Fuck it. It doesn’t matter that people think I’m headed for Italy for another hour. So I shut off my phone and close my eyes, trying to expel the scary questions pressing for attention in my mind.
***
The sound of screeching metal stirs me from a deep sleep, and I jolt in my seat as the train comes to a stop.
As I peel my eyes open, I find pitch-black darkness outside the windows. No lights from a station platform, no cars, no people. Only dead still darkness and the shadows of mountains looming in the distance.
Great! The train gives out in the middle of nowhere. You really can’t trust things to run smoothly in this part of Europe. I’ve learned this firsthand more than once.
Hopefully, it’s just a minor issue and we’ll be up and running again in half an hour or so.
I close my eyes and lean my head back to let sleep take me back in its gentle arms.
But the peace is brief.
The sound of movement behind me jolts me wide awake. My eyes fly open, and a gust of air blows across my skin just before something descends over my head. A hood or a bag. Thick enough to cover my world in darkness. Then hands press down on my shoulders to keep the hood—or me—in place.
Terror pounds through my veins, and I burst into uncoordinated panic. Shooting my arms up, I rip at the hands. Rip at the fabric. Squirm in the seat and try to wriggle down, out of the bag.
But it’s no use. The hands are like two vises, pinning me back against the seat with terrifying ease.
A shrill sound fills the air around me, and it takes me a moment to realize it’s my own scream. I can’t stop it, and I can’t stop my frantic struggle.
A hand releases my shoulder to snake around my throat, probing a bit before digging into the sides. My airflow remains intact, but the strength seems to drain from my very bones. Terror blazes in my mind as I remember what Nikolai said as he pressed against my pulse points. In a matter of seconds, you’re out.
My scream dies, darkness descends over my mind, and I sag in the seat, hovering on the precipice of consciousness.
Before the darkness can claim me whole, the fingers relax, and awareness seeps back in. But it’s slow and muddled, and it takes me a moment to remember what’s going on.
Someone is beside me too—someone big. His enormous size is evident when his muscular shoulder brushes my arm and when a hefty, calloused hand grabs my wrist.
It’s not the same one who shoved the bag over my head. That man is still behind my seat, holding my droopy head in the crook of his arm as he secures a knot on the bag.
There are two of them.
And the one in the aisle is tying knots at my hands. Ropes around my wrists.
The realizations filter in one at a time, filling my head with an urgency I can’t act upon. At least not until it’s too late.
Once my limbs wake up, the ropes are already secured, locking my hands firmly together. I make an effort, anyway, twisting my wrists against the coarse material. But there’s no give.
“No, no, no, no,” I whimper as I squirm, putting in more energy as my strength returns. I try to twist my head and bite the arm around my neck, but the man behind me simply traps my head against the seat with a hand on my forehead.

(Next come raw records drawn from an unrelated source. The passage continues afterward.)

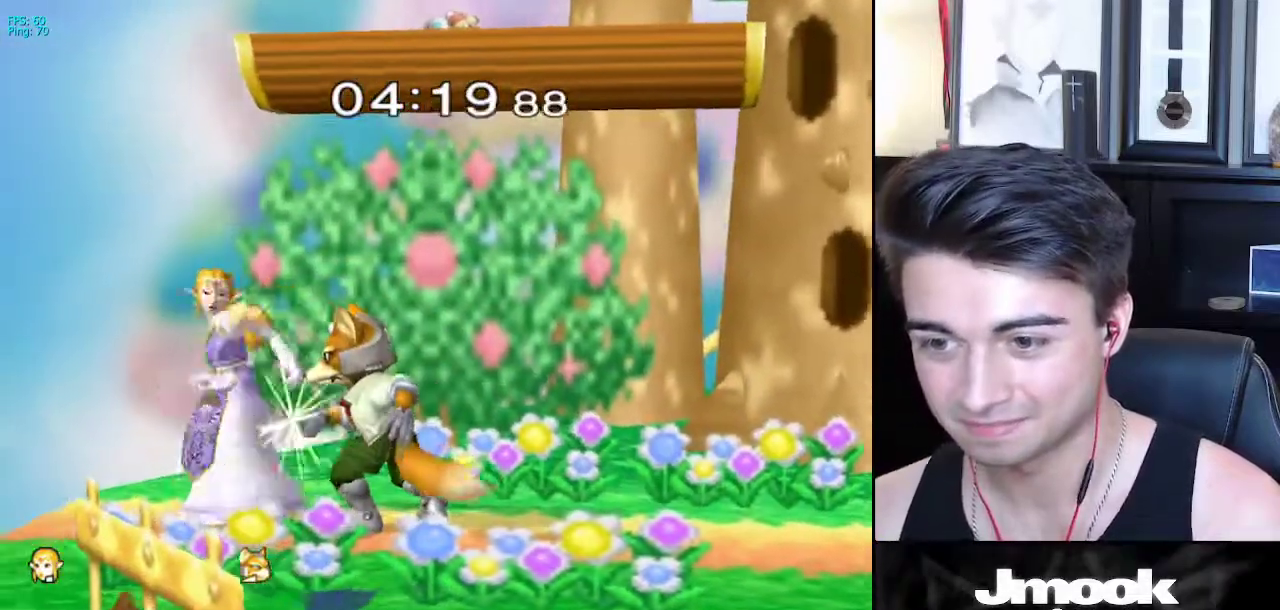
{"buttons": ["A"], "left_stick": "up-right", "right_stick": "center", "events": [[50, "left_stick", "right"], [183, "X", "down"], [217, "A", "down"], [217, "X", "up"], [267, "B", "down"], [300, "B", "up"], [350, "L1", "up"], [400, "left_stick", "up-right"], [417, "B", "down"], [433, "B", "up"], [467, "A", "up"], [483, "A", "down"]]}
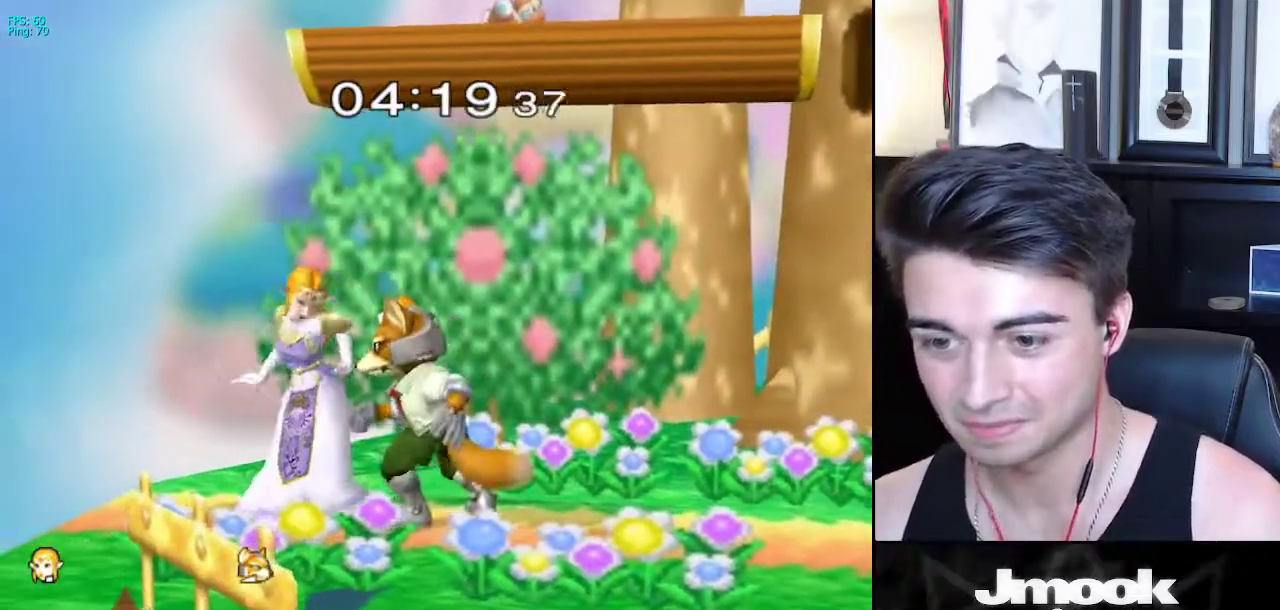
{"buttons": [], "left_stick": "left", "right_stick": "center", "events": [[83, "A", "up"], [83, "X", "down"], [100, "A", "down"], [100, "X", "up"], [117, "left_stick", "up-left"], [133, "A", "up"], [133, "B", "down"], [150, "A", "down"], [167, "B", "up"], [183, "A", "up"], [183, "X", "down"], [233, "A", "down"], [233, "X", "up"], [300, "A", "up"], [300, "X", "down"], [333, "A", "down"], [350, "X", "up"], [367, "A", "up"], [367, "B", "down"], [400, "A", "down"], [400, "B", "up"], [433, "A", "up"], [450, "left_stick", "left"]]}
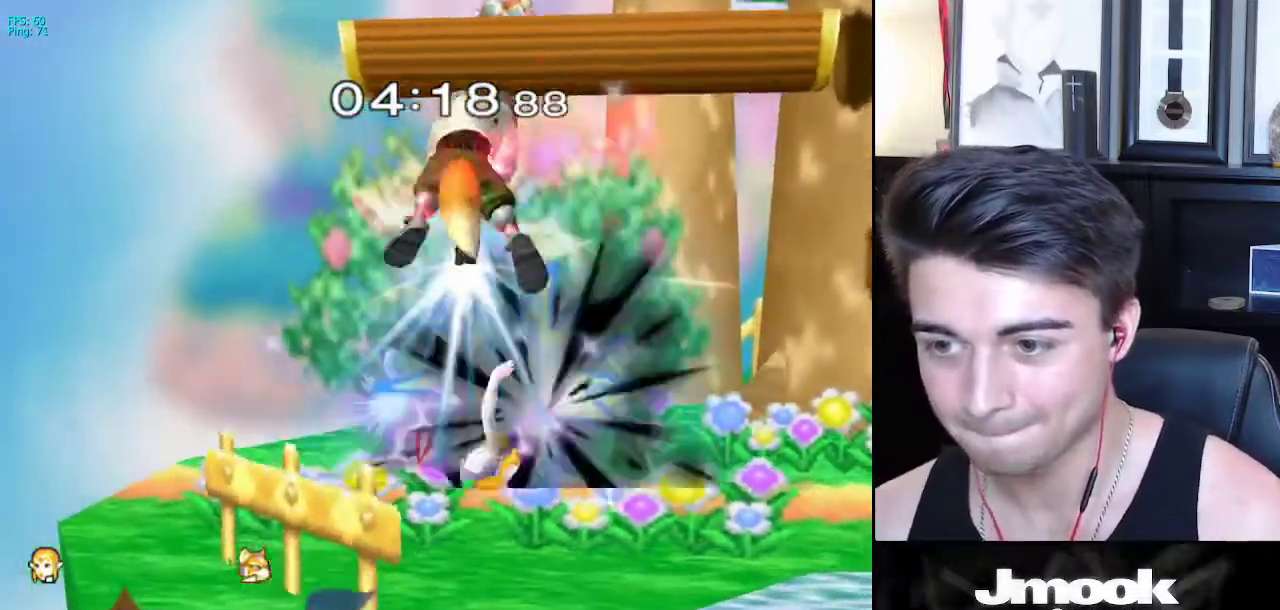
{"buttons": ["X"], "left_stick": "up-left", "right_stick": "center", "events": [[450, "left_stick", "up-left"], [500, "X", "down"]]}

So I kick my legs instead when the bulky man grabs my foot. But my body either hasn’t regained all its strength, or he’s simply too strong. Within seconds, he has my feet gathered with rope and is securing the knot.
I make a final attempt at getting free, but the effort sends a stab of defeat through me as I become achingly aware of how trapped I am. Head, hands, feet. And with the way my head is stuck, I can only move my body a few inches.
Hopelessness sets in, devastating and severe. The knowledge that these two men are going to take me no matter what I do burns through my mind.
Choking terror infiltrates my system, twisting my gut and squeezing my chest so hard I can’t breathe.
I feel like I’m drowning as I heave for air without getting any. All I achieve is getting fabric into my mouth and blocking my airway further.
Panic wraps my mind in dizzying colors, reducing me to frantic instincts. I claw at the fabric with my bound hands as I pant with shallow gasps.
“Breathe in through your nose,” a deep, accented voice says close to my ear, pushing my bound hands back into my lap with surprising gentleness. “Out through your mouth.”
Readjusting his hand on my forehead into an almost calm grip, he takes a loud breath through his nose as if to spur me on.
I try to imitate but only manage a superficial breath.
“One more,” he urges, flattening his other hand over my chest. The weight should be oppressive, but it’s not. It’s something else. Soothing, I think.
My entire body shudders as I drag in a long breath through my nose, and another wave of shivers rolls through me as I push the air back out through my mouth. The fabric billows slightly over my head, but it doesn’t stick to my mouth, and with a few more repetitions, I find that it’s possible to breathe through it.
The man behind me releases me, and I’m a bit disturbed to find myself missing the warm hands.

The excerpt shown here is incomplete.